CAA #2: Removing the Element of Surprise: the Consolidated Appropriations Act’s Guidelines for Group Health Plans

CAA NO SURPRISES BLOG

The Consolidated Appropriations Act of 2021 (CAA) contained many provisions that directly affect employer sponsored group health plans.  In this blog, we will discuss the provisions of the CAA designed to prevent plan participants from incurring surprise medical bills.

The CAA addresses three separate situations:

  1. one involves payment for emergency services at an out-of-network hospital freestanding emergency clinic;
  2. the second involves payment for non-emergency services performed by out-of-network providers at certain in-network facilities; and
  3. the third applies to air ambulance services from an out-of-network provider.

EMERGENCY SERVICES

The CAA requires group health plans to pay for emergency services received at out-of-network facilities:

  • Without imposing any preauthorization requirement or other limitation on coverage that is more restrictive than the plan’s requirements impose to such services at in-network facilities;
  • By applying the in-network cost sharing formula to the out-of-network provider based on the “recognized amount”; and
  • Crediting the participant’s share of the bill to his or her in-network deductible and out-of-pocket maximum.

For a self-insured health plan subject to ERISA, the “recognized amount” will be the “qualifying payment amount.”  This is an amount the plan will determine based on a methodology established by regulations to be issued by the government (no later than July 1, 2021).  It will take into account amounts the plan normally pays to similarly situated in-network providers in 2019 and other factors outlined in the CAA.  There are special rules for plans that did not exist or have contracted rates in 2019 and for new services and supplies.  These amounts are increased annually based on the CPI for all urban consumers.

The facility is prohibited from balance billing the patient for any amount other than the allowed in-network cost-sharing as applied to the recognized amount.

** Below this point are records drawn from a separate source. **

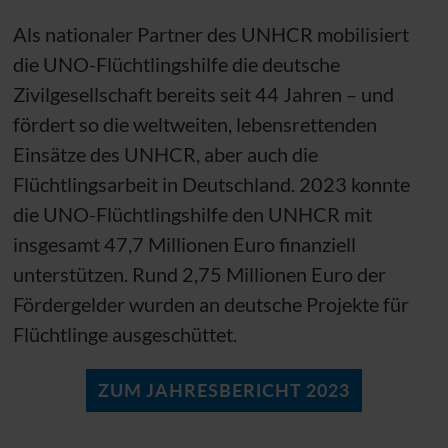
Als nationaler Partner des
UNHCR
mobilisiert
die
UNO
-Flüchtlingshilfe die deutsche
Zivilgesellschaft bereits seit 44 Jahren – und
fördert so die weltweiten, lebensrettenden
Einsätze des
UNHCR
, aber auch die
Flüchtlingsarbeit in Deutschland. 2023 konnte
die
UNO
-Flüchtlingshilfe den
UNHCR
mit
insgesamt 47,7 Millionen Euro finanziell
unterstützen. Rund 2,75 Millionen Euro der
Fördergelder wurden an deutsche Projekte für
Flüchtlinge ausgeschüttet.
ZUM JAHRESBERICHT 2023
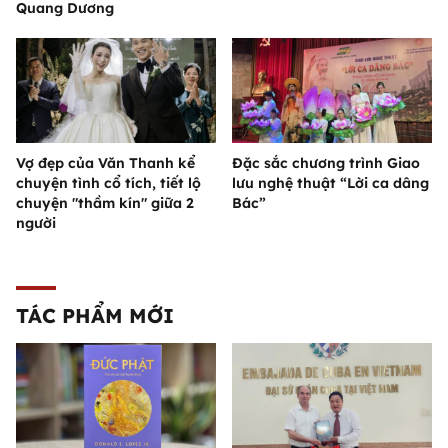
Quang Dương
Vợ đẹp của Văn Thanh kể
Đặc sắc chương trình Giao
chuyện tình cổ tích, tiết lộ
lưu nghệ thuật “Lời ca dâng
chuyện "thầm kín" giữa 2
Bác”
người
TÁC PHẨM MỚI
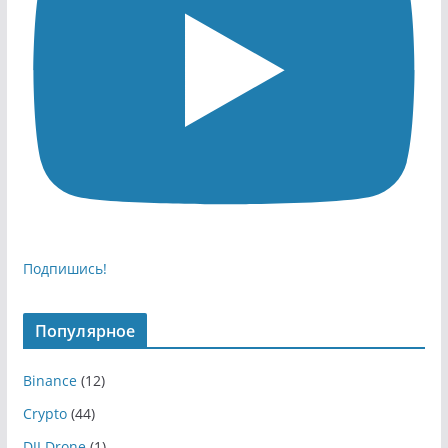
Подпишись!
Популярное
Binance
(12)
Crypto
(44)
DJI Drone
(1)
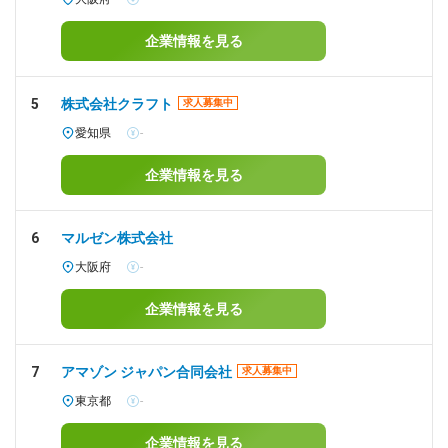
企業情報を見る
5
株式会社クラフト
求人募集中
愛知県
-
企業情報を見る
6
マルゼン株式会社
大阪府
-
企業情報を見る
7
アマゾン ジャパン合同会社
求人募集中
東京都
-
企業情報を見る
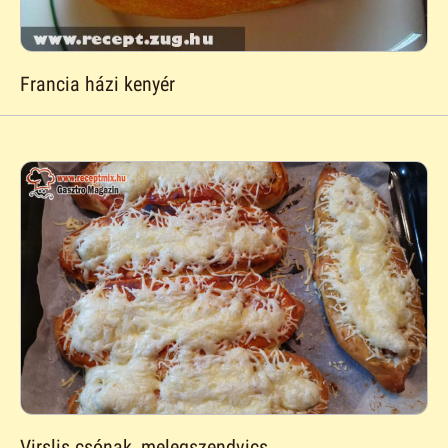
Francia házi kenyér
Virslis csónak, melegszendvics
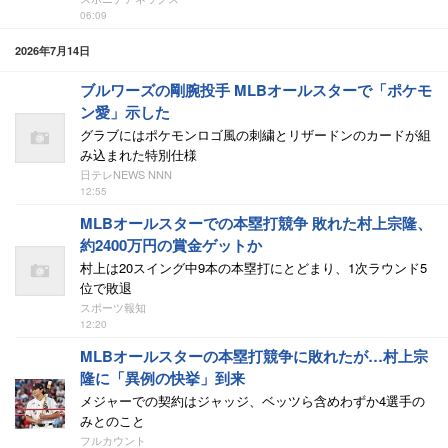
06:09
2026年7月14日
ブルワーズの剛腕投手 MLBオールスターで「ポケモ
ン愛」示した
グラブにはポケモンロゴ風の刺繍とリザードンのカードが組
み込まれた特別仕様
日テレNEWS NNN
12:55
MLBオールスターでの本塁打競争 敗れた村上宗隆、
約2400万円の賞金ゲットか
村上は20スイング中9本の本塁打にとどまり、1次ラウンド5
位で敗退
スポーツ報知
12:20
MLBオールスターの本塁打競争に敗れたが…村上宗
隆に「異例の快挙」到来
メジャーでの契約はジャッジ、ベッツら含めわずか4選手の
みとのこと
フルカウント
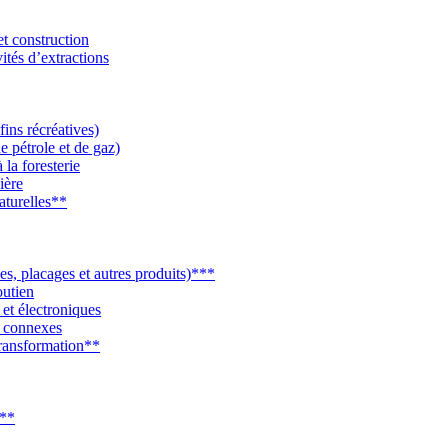
et construction
vités d’extractions
fins récréatives)
e pétrole et de gaz)
 la foresterie
ière
naturelles**
ies, placages et autres produits)***
outien
 et électroniques
s connexes
 transformation**
n**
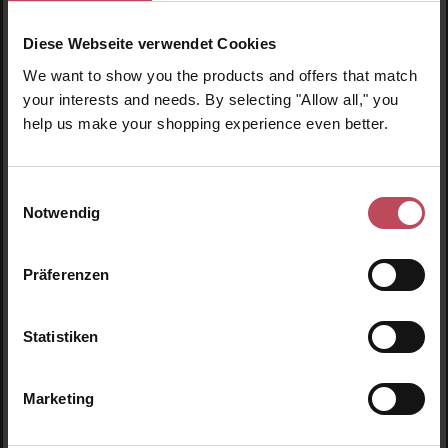
Komplex
Magnesium
Diese Webseite verwendet Cookies
Nahrungsergänzungsmitt
Nahrungsergänzungsmitt
We want to show you the products and offers that match
el
el
your interests and needs. By selecting "Allow all," you
help us make your shopping experience even better.
76,95 CHF
49,45 CHF
Regulärer Preis:
Regulärer Preis:
Inkl. MwSt
Inkl. MwSt
Einwilligungsauswahl
Produkt Anzahl: Gib den gewünschten Wert ein oder
Produkt Anzahl: Gib den 
Notwendig
Präferenzen
Statistiken
Marketing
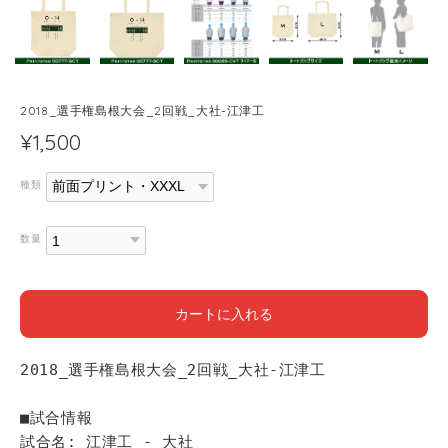
2018_選手権島根大会_2回戦_大社-江津工
¥1,500
種類
数量
カートに入れる
2018_選手権島根大会_2回戦_大社-江津工
■試合情報
試合名: 江津工 - 大社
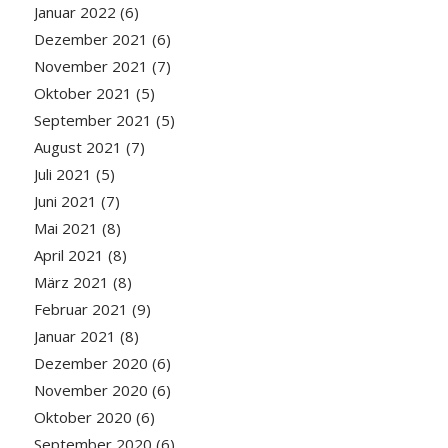
Januar 2022
(6)
Dezember 2021
(6)
November 2021
(7)
Oktober 2021
(5)
September 2021
(5)
August 2021
(7)
Juli 2021
(5)
Juni 2021
(7)
Mai 2021
(8)
April 2021
(8)
März 2021
(8)
Februar 2021
(9)
Januar 2021
(8)
Dezember 2020
(6)
November 2020
(6)
Oktober 2020
(6)
September 2020
(6)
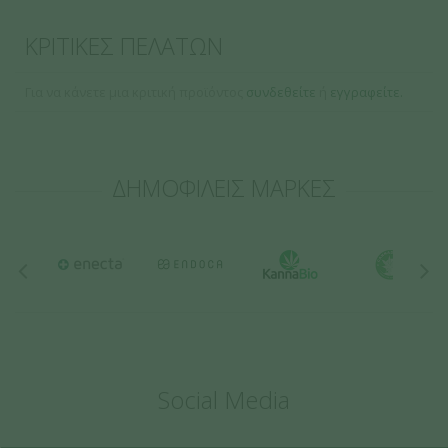
τέτοια περίπτωση, σταματήστε να χρησιμοποιείτε τα προϊόντα και
επικοινωνήστε με τον αλλεργιολόγο σας και τον κατασκευαστή.
ΚΡΙΤΙΚΕΣ ΠΕΛΑΤΩΝ
Τα προϊόντα TROMPETOL & CANNABIOS:
Για να κάνετε μια κριτική προϊόντος
συνδεθείτε
ή
εγγραφείτε.
Τα προϊόντα αυτά μπορούν να χρησιμοποιηθούν σε καθημερινή
βάση ως προστασία και πρόληψη κατά της ξηρότητας και των
βλαβών του δέρματος. Τα καλλυντικά έχουν σχεδιαστεί για
εξωτερική εφαρμογή – καταπραΰνουν και μετριάζουν ποικίλα
ΔΗΜΟΦΙΛΕΙΣ ΜΑΡΚΕΣ
δερματικά προβλήματα.
Δεν περιέχουν συνθετικές βαφές, γεύσεις και συντηρητικά. Δεν
περιέχουν θειϊκά, χημικά PEG και άλλα αλλεργιογόνα. Δεν
δοκιμάζονται σε ζώα και, εκτός από την κηρύθρα σε ορισμένα από
αυτά, δεν εμπεριέχουν πρώτες ύλες ζωικής προέλευσης.
Τα προϊόντα ελέγχονται ενδελεχώς από τα αρμόδια ιδρύματα και τα
αποτελέσματα όλων των δοκιμών επιβεβαιώνουν την υψηλή
ποιότητα των προϊόντων TROMPETOL & CANNABIOS. Οι φυσικές
ουσίες και οι μοναδικές διεργασίες παραγωγής χρησιμοποιούνται
για τη σταθεροποίησή τους και τις ευεργετικές τους ιδιότητες σε
Social Media
επίπεδο αισθητικής.
Οι δραστικές ουσίες της κάνναβης λαμβάνονται από νόμιμα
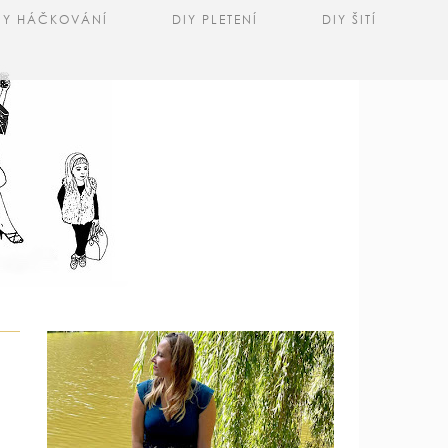
IY HÁČKOVÁNÍ
DIY PLETENÍ
DIY ŠITÍ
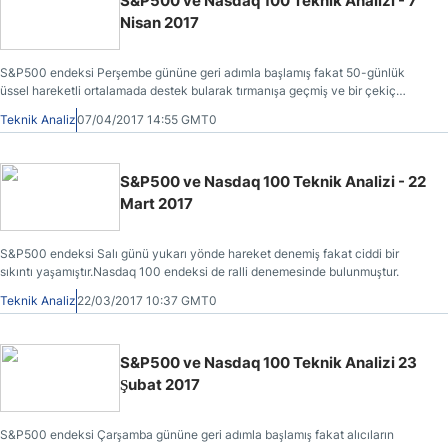
S&P500 ve Nasdaq 100 Teknik Analizi - 7
Nisan 2017
S&P500 endeksi Perşembe gününe geri adımla başlamış fakat 50-günlük
üssel hareketli ortalamada destek bularak tırmanışa geçmiş ve bir çekiç
meydana getirmiştir.
Teknik Analiz
07/04/2017 14:55 GMT0
S&P500 ve Nasdaq 100 Teknik Analizi - 22
Mart 2017
S&P500 endeksi Salı günü yukarı yönde hareket denemiş fakat ciddi bir
sıkıntı yaşamıştır.Nasdaq 100 endeksi de ralli denemesinde bulunmuştur.
Teknik Analiz
22/03/2017 10:37 GMT0
S&P500 ve Nasdaq 100 Teknik Analizi 23
Şubat 2017
S&P500 endeksi Çarşamba gününe geri adımla başlamış fakat alıcıların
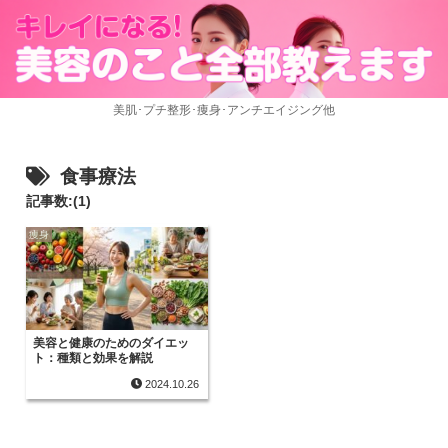
美肌･プチ整形･痩身･アンチエイジング他
食事療法
記事数:(1)
痩身
美容と健康のためのダイエッ
ト：種類と効果を解説
2024.10.26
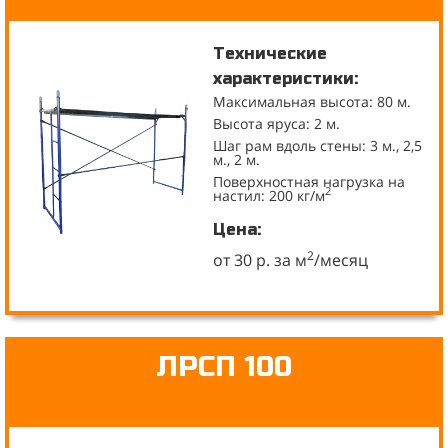
Технические
характеристики:
Максимальная высота: 80 м.
Высота яруса: 2 м.
Шаг рам вдоль стены: 3 м., 2,5
м., 2 м.
Поверхностная нагрузка на
2
настил: 200 кг/м
Цена:
2
от 30 р. за м
/месяц
ЛРСП 100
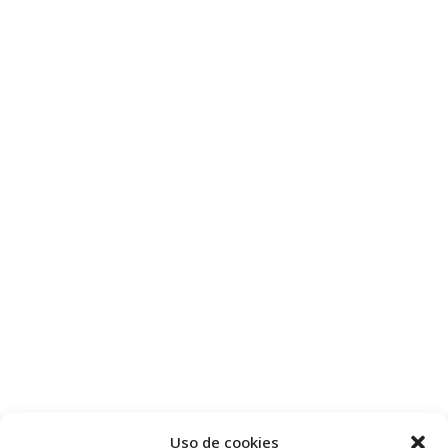
Uso de cookies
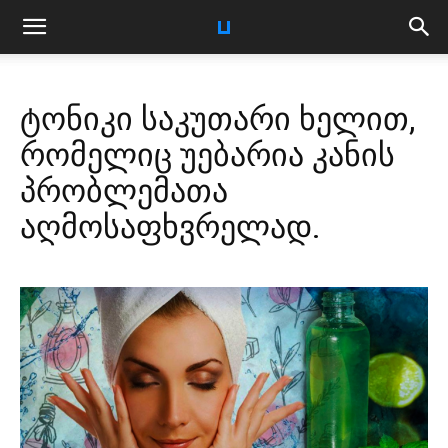
ტონიკი საკუთარი ხელით,
რომელიც უებარია კანის
პრობლემათა
აღმოსაფხვრელად.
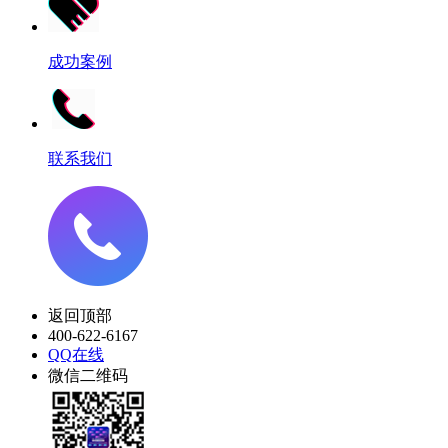
成功案例
联系我们
返回顶部
400-622-6167
QQ在线
微信二维码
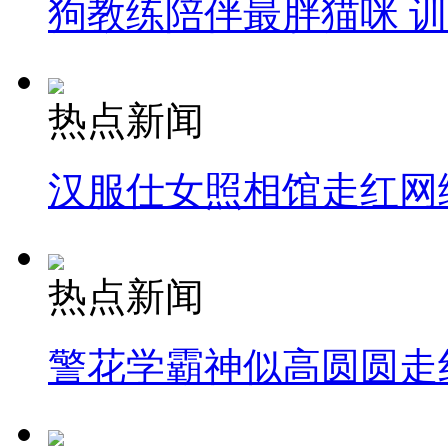
狗教练陪伴最胖猫咪 
热点新闻
汉服仕女照相馆走红网
热点新闻
警花学霸神似高圆圆走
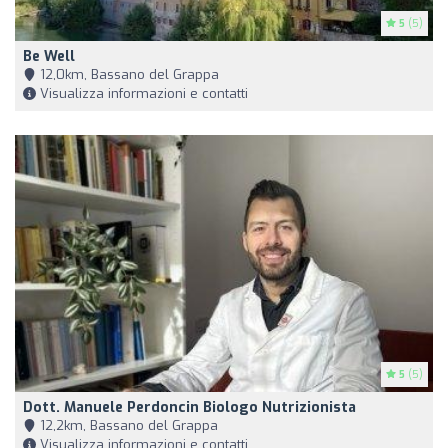
5
(5)
Be Well
12,0km, Bassano del Grappa
Visualizza informazioni e contatti
5
(5)
Dott. Manuele Perdoncin Biologo Nutrizionista
12,2km, Bassano del Grappa
Visualizza informazioni e contatti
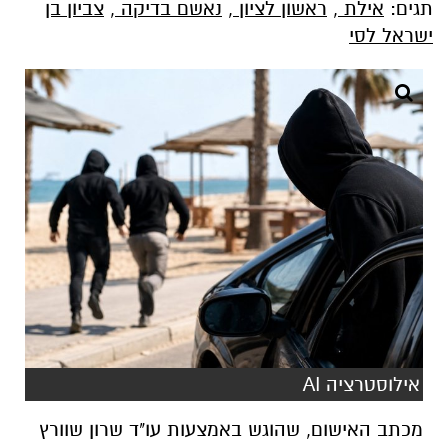
תגים:
אילת
,
ראשון לציון
,
נאשם בדיקה
,
צביון בן
ישראל לסי
אילוסטרציה AI
מכתב האישום, שהוגש באמצעות עו"ד שרון שוורץ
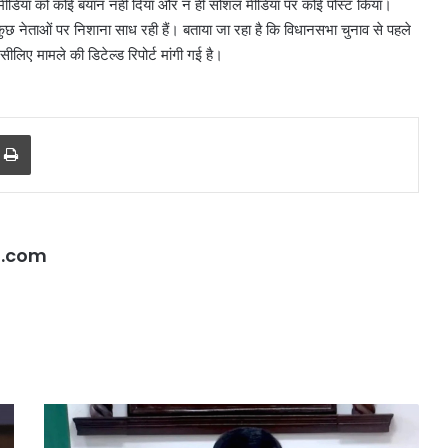
ोंने मीडिया को कोई बयान नहीं दिया और न ही सोशल मीडिया पर कोई पोस्ट किया।
 कुछ नेताओं पर निशाना साध रही हैं। बताया जा रहा है कि विधानसभा चुनाव से पहले
लिए मामले की डिटेल्ड रिपोर्ट मांगी गई है।
r
a Email
Print
l.com
दिल्ली
में
24
घंटे
बिजली
आपूर्ति
हरियाणा
के
ी लग्जरी सामान
के
August 7, 2026
लिए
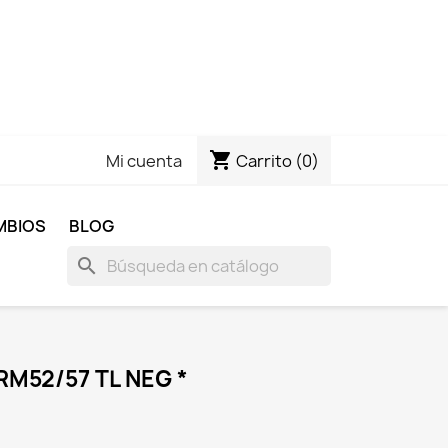
shopping_cart
Carrito
(0)
Mi cuenta
MBIOS
BLOG
search
M52/57 TL NEG *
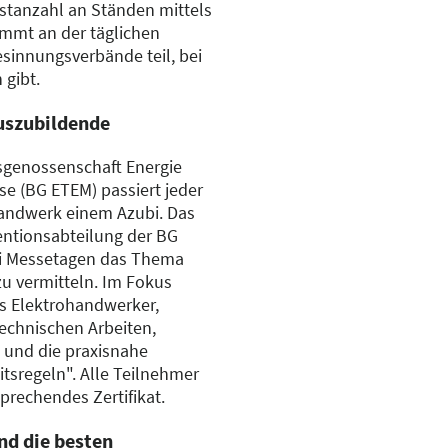
stanzahl an Ständen mittels
mmt an der täglichen
sinnungsverbände teil, bei
 gibt.
uszubildende
sgenossenschaft Energie
se (BG ETEM) passiert jeder
handwerk einem Azubi. Das
entionsabteilung der BG
ei Messetagen das Thema
zu vermitteln. Im Fokus
s Elektrohandwerker,
technischen Arbeiten,
und die praxisnahe
tsregeln". Alle Teilnehmer
prechendes Zertifikat.
nd die besten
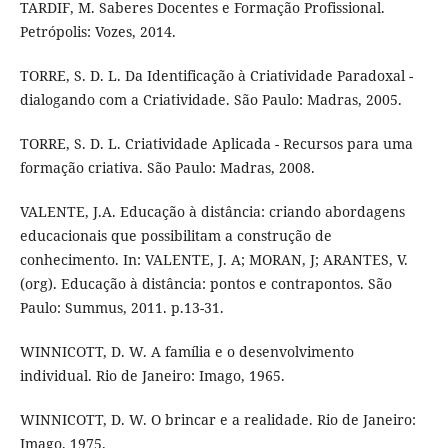
TARDIF, M. Saberes Docentes e Formação Profissional.
Petrópolis: Vozes, 2014.
TORRE, S. D. L. Da Identificação à Criatividade Paradoxal -
dialogando com a Criatividade. São Paulo: Madras, 2005.
TORRE, S. D. L. Criatividade Aplicada - Recursos para uma
formação criativa. São Paulo: Madras, 2008.
VALENTE, J.A. Educação à distância: criando abordagens
educacionais que possibilitam a construção de
conhecimento. In: VALENTE, J. A; MORAN, J; ARANTES, V.
(org). Educação à distância: pontos e contrapontos. São
Paulo: Summus, 2011. p.13-31.
WINNICOTT, D. W. A família e o desenvolvimento
individual. Rio de Janeiro: Imago, 1965.
WINNICOTT, D. W. O brincar e a realidade. Rio de Janeiro:
Imago, 1975.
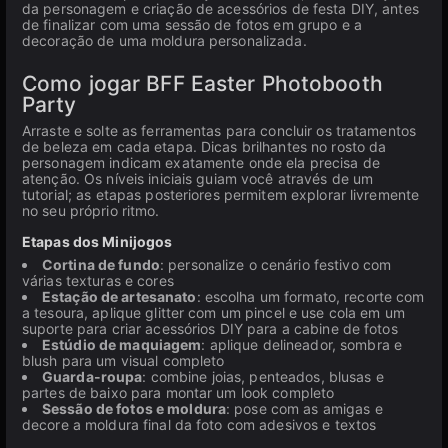
da personagem e criação de acessórios de festa DIY, antes
de finalizar com uma sessão de fotos em grupo e a
decoração de uma moldura personalizada.
Como jogar BFF Easter Photobooth
Party
Arraste e solte as ferramentas para concluir os tratamentos
de beleza em cada etapa. Dicas brilhantes no rosto da
personagem indicam exatamente onde ela precisa de
atenção. Os níveis iniciais guiam você através de um
tutorial; as etapas posteriores permitem explorar livremente
no seu próprio ritmo.
Etapas dos Minijogos
Cortina de fundo
: personalize o cenário festivo com
várias texturas e cores
Estação de artesanato
: escolha um formato, recorte com
a tesoura, aplique glitter com um pincel e use cola em um
suporte para criar acessórios DIY para a cabine de fotos
Estúdio de maquiagem
: aplique delineador, sombra e
blush para um visual completo
Guarda-roupa
: combine joias, penteados, blusas e
partes de baixo para montar um look completo
Sessão de fotos e moldura
: pose com as amigas e
decore a moldura final da foto com adesivos e textos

NON-EMERGENCY SERVICES PERFORMED BY OUT-OF-NETWORK PROVIDERS AT IN-NETWORK FACILILTES

This section of the law protects patients from having to pay out-of-network providers working at in-network facilities at out-of-network rates unless the provider gives the patient an appropriate notice of the provider’s status as out-of-network.  The law includes detailed requirements for the timing and content of the notice as well as the obligation to obtain a consent from the patient to be treated by the out-of-network provider.  Providers that render services without giving the notice and obtaining the consent must accept the recognized amount for those services from the plan, and cannot balance bill the patient for any amount other than the allowed in-network cost-sharing as applied to the recognized amount.

AIR AMBULANCE SERVICES

The rules for out-of-network air ambulance services are similar to those for emergency services, but apply regardless of whether the air transport is an emergency.  Health plans are required to file an annual report with the Secretaries of Health and Human Services and Transportation providing claims information regarding those services.

PAYMENTS AND DISPUTES

The initial payment for emergency, non-emergency, and air ambulance services subject to the CAA must be made directly to the facility or provider within 30 days.  If the payment plus cost-sharing does not cover the amount of the bill, the provider or facility may initiate a dispute resolution process within 30 days after receiving the plan’s initial payment (or claim denial).  This sets up a 30-day period to negotiate a mutually acceptable payment amount.  If those negotiations fail, either party may request a final determination of the payment through an independent dispute resolution (IDR) process.

The government will promulgate rules regarding the certification of entities to handle the IDR process.

Each party will submit an offer to the IDR entity; the IDR entity will select the offer that most closely reflects the entity’s judgement regarding the proper amount of payment.  The statute sets out factors the IDR entity must consider in reaching its determination.  The non-prevailing party must pay the IDR entity’s fee.  If the parties negotiate a settlement during the course of the IDR process, the cost must be split equally unless the parties agree otherwise.

WHAT THIS MEANS FOR GROUP HEALTH PLANS

Self-insured group health plans will need to amend their plan documents to conform to the new rules for payment of out-of-network claims.  Plans (or their TPAs) must be prepared to negotiate providers’ charges and, if necessary, participate in the IDR process.

One interesting implication: the claims negotiation and offer protocol, if handled by the TPA, could result in the TPA being “deemed” a fiduciary of the plan.  If the TPA is unwilling to assume such duties, it would mean the plan itself must take an active role in resolving these claims.

The plan will must also aggregate air ambulance data and files reports as required by the government.